Mpyu village’s eldest resident is frail and vulnerable-looking Elizabeth Namasiku Numwa, a super-centenarian who elderly villagers that are still alive and those who died a long time ago believe/d this woman’s birth predates by far the arrival of German imperialists who initially set foot in Caprivi in 1901 and established a military/police outpost at Schuckmannsburg in flood-prone Ikaba.
Mpyu village headman, sixty-nine-year-old Bornventure Samuel Mulongwe, a great, great grand nephew of this super-centenarian recently told New Era that his great, great aunt is without a shred of doubt the oldest living being in Namibia, because by the time German colonialists arrived in Caprivi, Mulongwe was told by his late parents that Numwa was already a grown-up easily placing her date of birth in eighteen-hundred-and-something.

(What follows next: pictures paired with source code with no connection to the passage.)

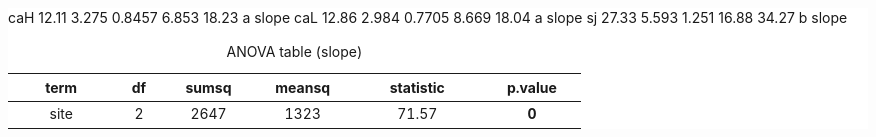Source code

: </tr>
</thead>
<tbody>
<tr class="odd">
<td align="center">caH</td>
<td align="center">12.11</td>
<td align="center">3.275</td>
<td align="center">0.8457</td>
<td align="center">6.853</td>
<td align="center">18.23</td>
<td align="center">a</td>
<td align="center">slope</td>
</tr>
<tr class="even">
<td align="center">caL</td>
<td align="center">12.86</td>
<td align="center">2.984</td>
<td align="center">0.7705</td>
<td align="center">8.669</td>
<td align="center">18.04</td>
<td align="center">a</td>
<td align="center">slope</td>
</tr>
<tr class="odd">
<td align="center">sj</td>
<td align="center">27.33</td>
<td align="center">5.593</td>
<td align="center">1.251</td>
<td align="center">16.88</td>
<td align="center">34.27</td>
<td align="center">b</td>
<td align="center">slope</td>
</tr>
</tbody>
</table>

<table style="width:74%;">
<caption>ANOVA table (slope)</caption>
<colgroup>
<col width="13%" />
<col width="6%" />
<col width="11%" />
<col width="12%" />
<col width="16%" />
<col width="12%" />
</colgroup>
<thead>
<tr class="header">
<th align="center">term</th>
<th align="center">df</th>
<th align="center">sumsq</th>
<th align="center">meansq</th>
<th align="center">statistic</th>
<th align="center">p.value</th>
</tr>
</thead>
<tbody>
<tr class="odd">
<td align="center">site</td>
<td align="center">2</td>
<td align="center">2647</td>
<td align="center">1323</td>
<td align="center">71.57</td>
<td align="center"><strong>0</strong></td>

Fine wrinkles crease her face and she is hard of hearing and while she lost use of both eyes in 2002, this super-centenarian appears to have aged gracefully though she now needs to be nursed around-the-clock and she cannot walk unaided.
She moves around by groping and she was permanently retired from planting, cooking, fetching water and firewood some 22 years ago by her great, great nephew whose now looks after this woman who possibly holds a global longevity record.
Ma Numwa whom villagers at Mpyu in Caprivi in Katima Rural are adamant is possibly Namibia’s oldest, if not the world’s oldest living being, looks very old.
And most interestingly, despite the opportunistic infections that come with old age Mulongwe says, “she has never been admitted to hospital”.
Because she now only has a few teeth villagers normally feed her white bread, usually soaked either in tea or in her favorite fizzy guava juice, and at times she is given meat that is pounded and thoroughly cooked, but de-boned fresh water fish is also her favourite.
When maize is in season villagers also pick and prepare baby corn for her.
Fried cookies are her other favourite meal and she ensures the people looking after her buy her some of her favourite food when they receive the N$370 pension on her behalf.
Another interesting trait of this elderly citizen is that she rarely gets angry and due to this advanced age her memory fails her frequently as she cannot easily remember names, though her memory is relatively intact when it comes to the arrival of the Germans.
Her great, great grandnephew says he is blessed to look after her though caring for such an elderly woman requires a lot of patience, as she has to be washed just like a baby.
Though elderly Ma Numwa is not finicky about the food she eats she does not like cats, and she likes her hut to be kept spotless and if it is dirty that is when she becomes vocal.